Task details
Render the stretch of the records from the line containing "## You can request" through the line containing "## PaaS/DevOps steps" as a Markdown table with the columns Row and Line, one numbered row for each line and blank lines omitted.

Information given
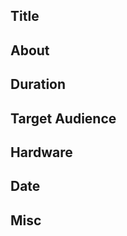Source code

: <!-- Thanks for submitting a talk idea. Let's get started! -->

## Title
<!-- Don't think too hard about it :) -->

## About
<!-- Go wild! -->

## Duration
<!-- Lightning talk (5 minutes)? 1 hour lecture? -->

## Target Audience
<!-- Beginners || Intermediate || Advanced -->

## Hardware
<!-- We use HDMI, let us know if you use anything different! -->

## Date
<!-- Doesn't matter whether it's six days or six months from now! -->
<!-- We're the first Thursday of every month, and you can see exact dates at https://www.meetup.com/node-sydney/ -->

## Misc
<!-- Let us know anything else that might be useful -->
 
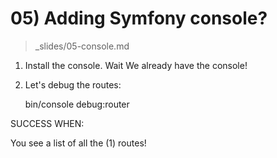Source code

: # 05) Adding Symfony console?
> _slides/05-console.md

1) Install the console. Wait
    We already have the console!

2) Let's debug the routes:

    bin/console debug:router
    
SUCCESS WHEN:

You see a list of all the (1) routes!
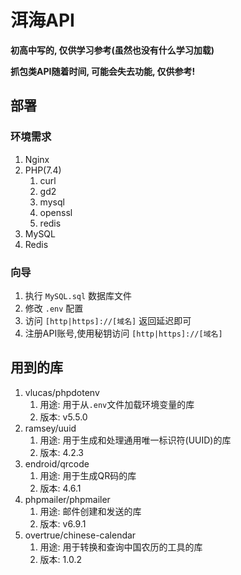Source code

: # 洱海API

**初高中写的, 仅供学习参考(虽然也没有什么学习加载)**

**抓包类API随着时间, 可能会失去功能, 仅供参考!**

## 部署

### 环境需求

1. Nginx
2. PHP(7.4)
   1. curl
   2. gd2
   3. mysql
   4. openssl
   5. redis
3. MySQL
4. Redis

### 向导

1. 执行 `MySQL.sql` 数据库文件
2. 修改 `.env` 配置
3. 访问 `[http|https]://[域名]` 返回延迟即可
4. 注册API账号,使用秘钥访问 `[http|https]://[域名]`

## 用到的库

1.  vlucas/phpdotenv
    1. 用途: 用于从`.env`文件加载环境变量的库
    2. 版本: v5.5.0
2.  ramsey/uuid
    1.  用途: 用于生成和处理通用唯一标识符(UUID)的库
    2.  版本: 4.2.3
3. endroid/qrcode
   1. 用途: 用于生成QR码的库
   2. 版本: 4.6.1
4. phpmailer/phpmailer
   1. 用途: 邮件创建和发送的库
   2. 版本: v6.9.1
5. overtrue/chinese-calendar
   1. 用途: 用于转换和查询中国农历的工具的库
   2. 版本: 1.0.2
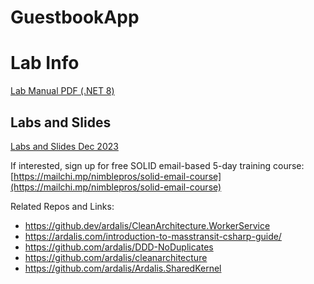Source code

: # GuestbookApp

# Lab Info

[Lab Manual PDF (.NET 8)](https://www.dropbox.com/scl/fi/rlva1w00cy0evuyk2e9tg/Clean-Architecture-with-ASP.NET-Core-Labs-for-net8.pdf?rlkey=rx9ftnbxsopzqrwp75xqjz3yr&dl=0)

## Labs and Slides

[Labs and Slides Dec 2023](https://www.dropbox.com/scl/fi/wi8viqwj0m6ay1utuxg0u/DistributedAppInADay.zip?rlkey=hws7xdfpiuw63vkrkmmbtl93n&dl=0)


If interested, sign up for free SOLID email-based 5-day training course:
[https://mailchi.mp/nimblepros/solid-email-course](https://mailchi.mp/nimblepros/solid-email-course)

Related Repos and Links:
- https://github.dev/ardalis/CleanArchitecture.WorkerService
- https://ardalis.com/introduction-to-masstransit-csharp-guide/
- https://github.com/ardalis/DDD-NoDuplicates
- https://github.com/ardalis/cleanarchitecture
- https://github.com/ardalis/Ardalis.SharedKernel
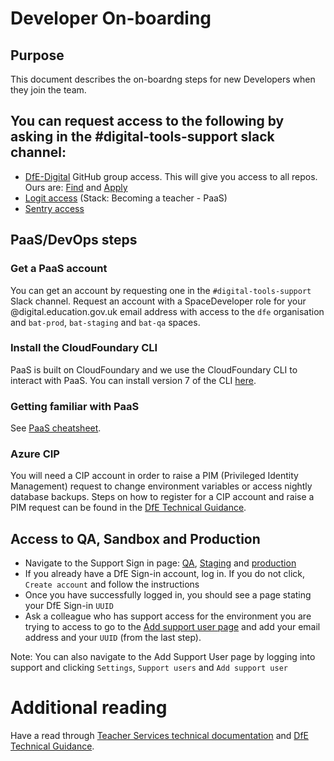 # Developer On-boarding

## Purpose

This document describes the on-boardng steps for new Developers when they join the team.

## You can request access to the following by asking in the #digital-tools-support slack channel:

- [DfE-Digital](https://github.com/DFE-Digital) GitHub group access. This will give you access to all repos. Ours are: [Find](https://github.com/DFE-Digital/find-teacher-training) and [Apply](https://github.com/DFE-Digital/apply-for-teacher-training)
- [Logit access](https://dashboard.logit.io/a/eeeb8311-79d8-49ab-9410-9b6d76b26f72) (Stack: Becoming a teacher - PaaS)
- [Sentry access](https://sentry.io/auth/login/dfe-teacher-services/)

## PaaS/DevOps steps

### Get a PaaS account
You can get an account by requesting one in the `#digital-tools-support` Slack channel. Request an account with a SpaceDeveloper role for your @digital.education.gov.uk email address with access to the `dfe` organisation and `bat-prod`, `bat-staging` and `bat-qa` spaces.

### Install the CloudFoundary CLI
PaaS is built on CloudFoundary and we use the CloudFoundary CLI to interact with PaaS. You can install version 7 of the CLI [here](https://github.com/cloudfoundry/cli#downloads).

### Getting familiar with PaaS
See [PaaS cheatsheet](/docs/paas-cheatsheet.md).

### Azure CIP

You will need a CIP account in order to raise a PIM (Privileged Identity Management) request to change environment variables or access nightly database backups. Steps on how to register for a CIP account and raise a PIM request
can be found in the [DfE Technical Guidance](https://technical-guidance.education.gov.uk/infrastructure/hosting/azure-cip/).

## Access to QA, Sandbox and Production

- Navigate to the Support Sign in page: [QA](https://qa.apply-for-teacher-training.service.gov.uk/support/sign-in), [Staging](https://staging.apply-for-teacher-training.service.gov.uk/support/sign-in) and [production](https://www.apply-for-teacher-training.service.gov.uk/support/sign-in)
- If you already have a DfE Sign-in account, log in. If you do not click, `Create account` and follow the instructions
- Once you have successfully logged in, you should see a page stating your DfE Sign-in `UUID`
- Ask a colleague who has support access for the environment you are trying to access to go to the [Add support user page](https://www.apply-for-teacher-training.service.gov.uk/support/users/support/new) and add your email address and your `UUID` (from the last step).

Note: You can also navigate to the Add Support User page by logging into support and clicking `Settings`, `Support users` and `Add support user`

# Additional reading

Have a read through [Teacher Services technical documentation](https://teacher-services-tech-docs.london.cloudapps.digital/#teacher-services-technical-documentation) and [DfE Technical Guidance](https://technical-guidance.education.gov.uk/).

* * *

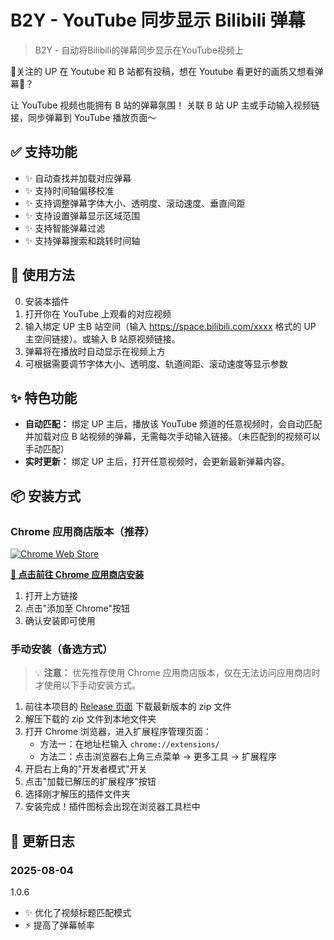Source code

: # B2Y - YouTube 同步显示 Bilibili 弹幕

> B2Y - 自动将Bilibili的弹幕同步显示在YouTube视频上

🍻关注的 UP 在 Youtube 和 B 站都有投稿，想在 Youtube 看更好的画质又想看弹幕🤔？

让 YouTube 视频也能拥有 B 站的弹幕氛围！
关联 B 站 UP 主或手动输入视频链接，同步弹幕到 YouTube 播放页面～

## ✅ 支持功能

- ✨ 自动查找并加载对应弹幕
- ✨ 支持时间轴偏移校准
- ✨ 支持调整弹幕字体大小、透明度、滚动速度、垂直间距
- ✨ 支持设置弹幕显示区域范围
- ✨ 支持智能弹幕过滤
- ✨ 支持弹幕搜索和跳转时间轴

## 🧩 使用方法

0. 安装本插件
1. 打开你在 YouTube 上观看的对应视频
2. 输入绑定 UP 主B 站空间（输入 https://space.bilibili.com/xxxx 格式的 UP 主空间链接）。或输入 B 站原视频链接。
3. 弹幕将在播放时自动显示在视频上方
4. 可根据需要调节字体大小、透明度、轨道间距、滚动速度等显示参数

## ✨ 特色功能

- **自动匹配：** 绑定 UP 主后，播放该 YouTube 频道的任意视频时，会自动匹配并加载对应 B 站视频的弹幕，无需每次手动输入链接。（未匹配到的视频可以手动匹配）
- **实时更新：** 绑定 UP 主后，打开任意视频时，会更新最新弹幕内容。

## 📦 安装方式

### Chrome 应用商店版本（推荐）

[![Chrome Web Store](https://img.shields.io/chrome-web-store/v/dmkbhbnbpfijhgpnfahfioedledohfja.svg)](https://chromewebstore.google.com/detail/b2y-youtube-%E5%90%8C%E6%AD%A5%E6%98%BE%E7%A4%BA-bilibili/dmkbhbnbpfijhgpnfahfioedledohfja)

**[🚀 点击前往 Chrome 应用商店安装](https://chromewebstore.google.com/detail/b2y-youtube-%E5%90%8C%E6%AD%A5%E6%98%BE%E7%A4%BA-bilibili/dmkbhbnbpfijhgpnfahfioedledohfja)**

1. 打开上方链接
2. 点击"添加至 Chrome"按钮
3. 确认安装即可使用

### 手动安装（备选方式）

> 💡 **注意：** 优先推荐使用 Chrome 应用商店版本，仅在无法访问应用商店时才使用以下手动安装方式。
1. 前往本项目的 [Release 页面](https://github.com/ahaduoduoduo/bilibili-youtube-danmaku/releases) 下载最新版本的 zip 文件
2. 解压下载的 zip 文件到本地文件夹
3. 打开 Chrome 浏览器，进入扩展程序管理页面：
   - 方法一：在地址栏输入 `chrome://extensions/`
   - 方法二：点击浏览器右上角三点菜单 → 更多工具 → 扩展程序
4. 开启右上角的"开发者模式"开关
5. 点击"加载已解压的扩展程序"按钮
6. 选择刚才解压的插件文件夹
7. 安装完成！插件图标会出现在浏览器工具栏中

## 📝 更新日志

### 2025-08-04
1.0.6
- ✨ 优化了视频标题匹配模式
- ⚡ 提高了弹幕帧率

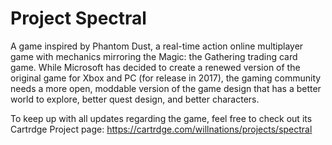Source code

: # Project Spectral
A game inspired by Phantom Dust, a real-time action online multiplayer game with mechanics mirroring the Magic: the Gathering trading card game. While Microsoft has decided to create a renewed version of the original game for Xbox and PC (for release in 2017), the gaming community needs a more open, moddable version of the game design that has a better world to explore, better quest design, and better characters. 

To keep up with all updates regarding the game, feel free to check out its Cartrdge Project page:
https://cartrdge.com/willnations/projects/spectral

Answer to this problem
| Row | Line |
|---|---|
| 1 | ## You can request access to the following by asking in the #digital-tools-support slack channel: |
| 2 | - [DfE-Digital](https://github.com/DFE-Digital) GitHub group access. This will give you access to all repos. Ours are: [Find](https://github.com/DFE-Digital/find-teacher-training) and [Apply](https://github.com/DFE-Digital/apply-for-teacher-training) |
| 3 | - [Logit access](https://dashboard.logit.io/a/eeeb8311-79d8-49ab-9410-9b6d76b26f72) (Stack: Becoming a teacher - PaaS) |
| 4 | - [Sentry access](https://sentry.io/auth/login/dfe-teacher-services/) |
| 5 | ## PaaS/DevOps steps |